April: (n): the fourth month of the year, in the northern hemisphere, usually considered the second month of spring.

“I just love the seasons,” she proclaimed to me in explaining why she lived in a tiny town in Michigan.

I assume she was talking about spring, summer, autumn and winter. But since I have lived in a collision of communities all over the country, I will tell you flat-out that no one gets four seasons.

When I lived in Ohio, the situation basically was that somewhere along the line in the month of May, it went from winter to summer. I was aware that April was supposed to be springlike, with temperatures in the fifties and sixties to prepare us for the Vernal Equinox. But there were Easters when I had to slide on my snowboots.

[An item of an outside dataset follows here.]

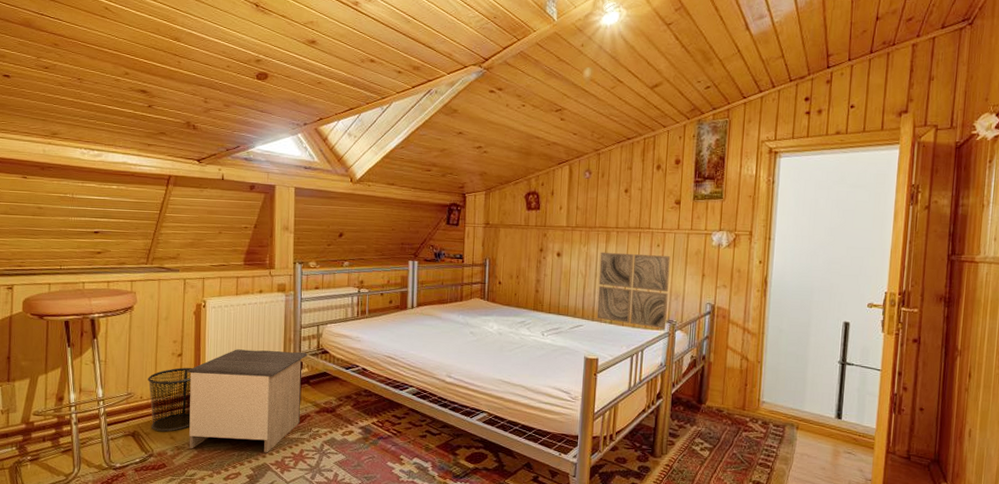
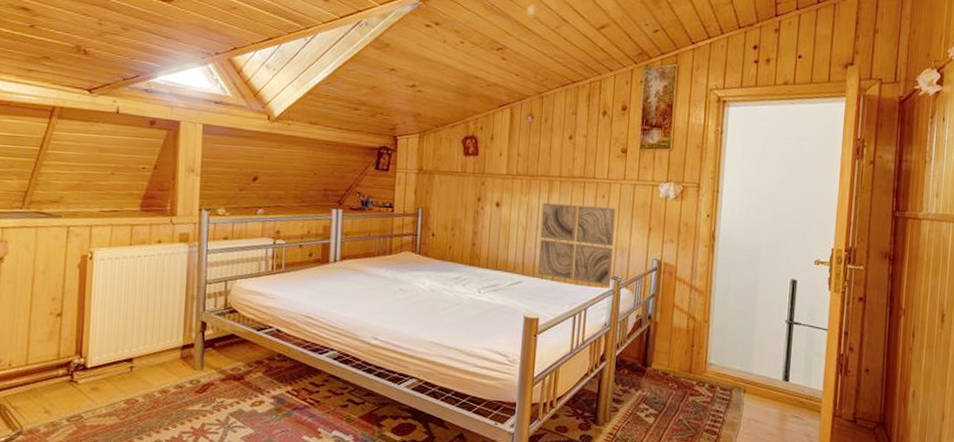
waste bin: present [148,367,192,432] -> none [18,329,74,405]
nightstand: present [186,349,307,453] -> none [67,308,213,428]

Living in Nashville, Tennessee for a while, I was also promised by the Chamber of Commerce that there would be four seasons, only to discover that spring was often swallowed by winter and fall would be consumed by a lingering heat wave from the summer.

The only two seasons which actually seem to have dibs in the pecking order are summer and winter.

Even in our climates which purport to be “tropical,” you get “summer” and “wet.” And I suppose “wet” can be spring, fall or winter.

So April, to me, is always a month filled with the celebration of Easter (except when the calendar screws us up and puts it in March).

Somebody jokingly told me that April is unique because it has the dubious distinction of containing the birthday of Adolph Hitler. (I don’t know why I included that.)

So although I believe that April really wants to bring the showers to provide the impetus for May flowers, it is just as likely to provide the “building fluff” for Frosty the Snowman.